▸ **Provided records**
....
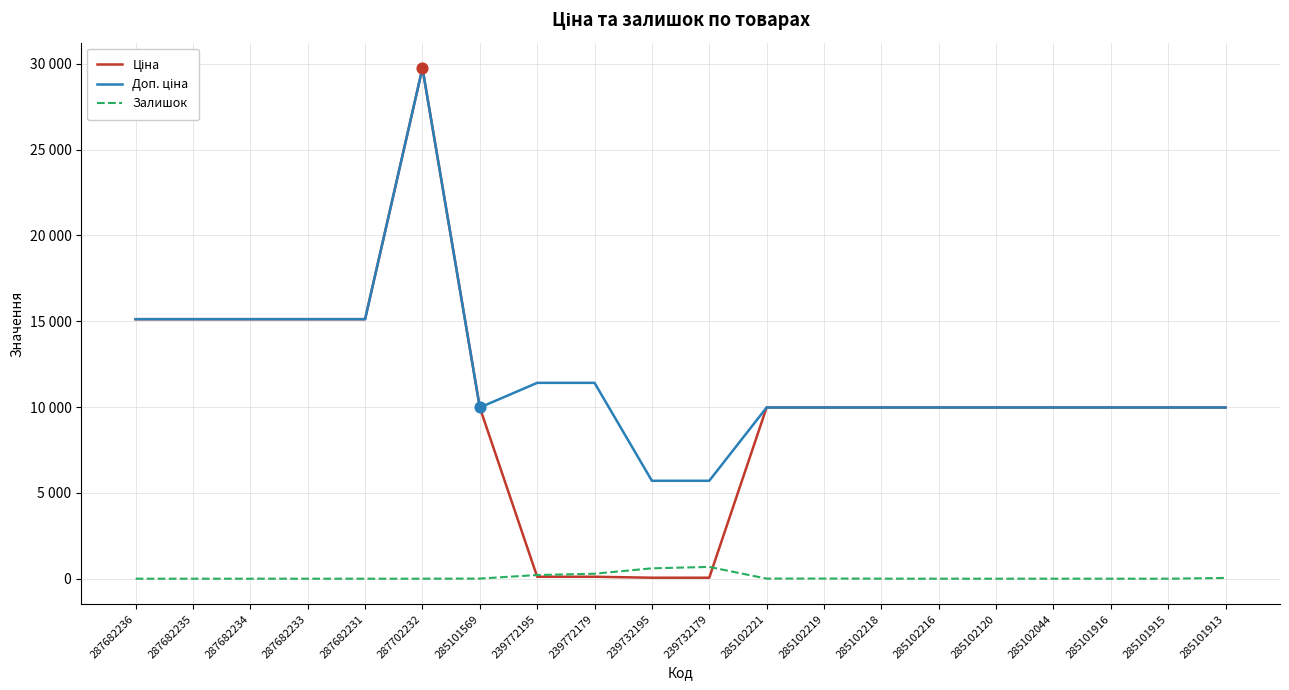

Which series has the largest total across all categories?

Доп. ціна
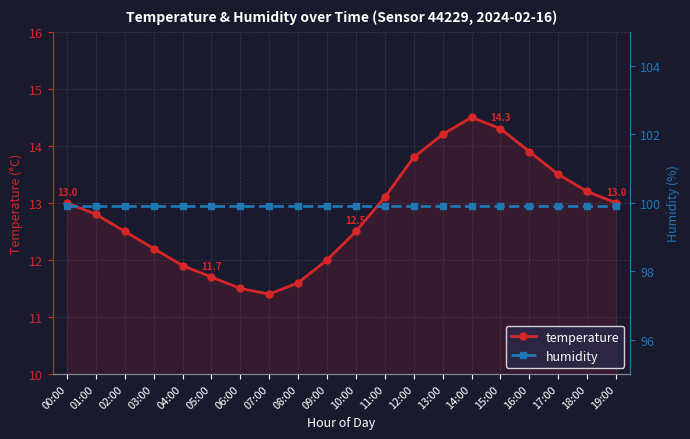

The humidity series shows 21.9 at 11:00. True or false?

False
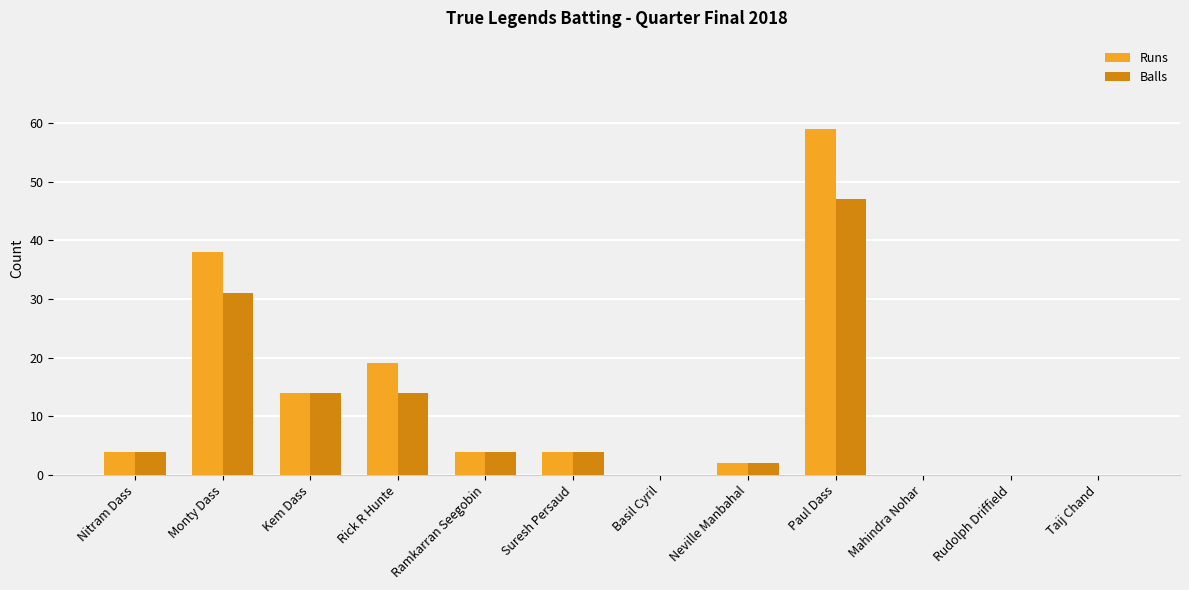

What is the average value of the Runs series?

12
....
▸ **Your assignment**
Output every text line in the listing above as a JSON list of strings, one string per line, leaving out blank lines and the pictures.

▸ **Result of this task**
[
  "Which series has the largest total across all categories?",
  "Доп. ціна",
  "The humidity series shows 21.9 at 11:00. True or false?",
  "False",
  "What is the average value of the Runs series?",
  "12"
]